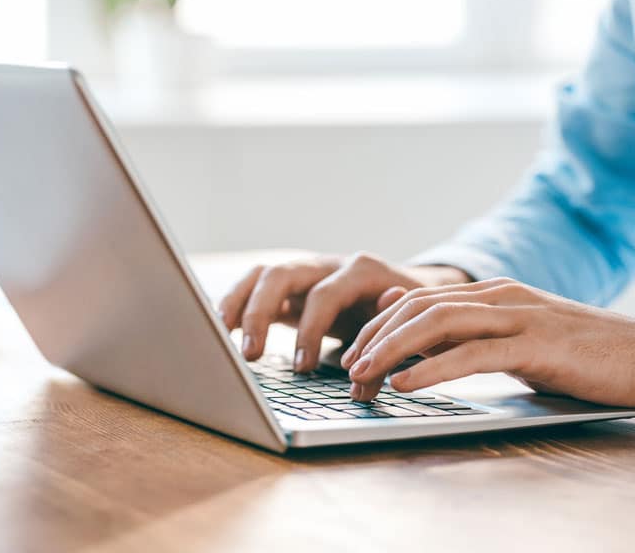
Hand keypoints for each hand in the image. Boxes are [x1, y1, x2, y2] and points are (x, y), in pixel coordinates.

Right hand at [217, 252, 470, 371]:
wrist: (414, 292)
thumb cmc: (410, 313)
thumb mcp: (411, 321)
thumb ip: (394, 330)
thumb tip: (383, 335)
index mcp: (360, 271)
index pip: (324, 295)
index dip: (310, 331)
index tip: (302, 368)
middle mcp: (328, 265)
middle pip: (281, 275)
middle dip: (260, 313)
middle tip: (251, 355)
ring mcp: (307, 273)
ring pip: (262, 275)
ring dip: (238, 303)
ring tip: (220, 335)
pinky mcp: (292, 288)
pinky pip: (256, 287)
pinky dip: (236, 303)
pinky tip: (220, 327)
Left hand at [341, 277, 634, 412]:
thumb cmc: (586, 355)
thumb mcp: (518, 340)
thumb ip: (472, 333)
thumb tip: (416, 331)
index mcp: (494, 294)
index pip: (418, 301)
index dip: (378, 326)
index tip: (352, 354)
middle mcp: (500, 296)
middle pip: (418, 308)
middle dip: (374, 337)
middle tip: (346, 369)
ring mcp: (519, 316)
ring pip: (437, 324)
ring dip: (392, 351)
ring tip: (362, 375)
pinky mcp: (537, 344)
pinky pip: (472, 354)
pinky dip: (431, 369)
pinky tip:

____

**Problem statement:**
Take from the material every line that holds "index".

**Answer space:**
index mcp: (360, 271)
index pip: (324, 295)
index dip: (310, 331)
index tip: (302, 368)
index mcp: (494, 294)
index pip: (418, 301)
index dip: (378, 326)
index tip: (352, 354)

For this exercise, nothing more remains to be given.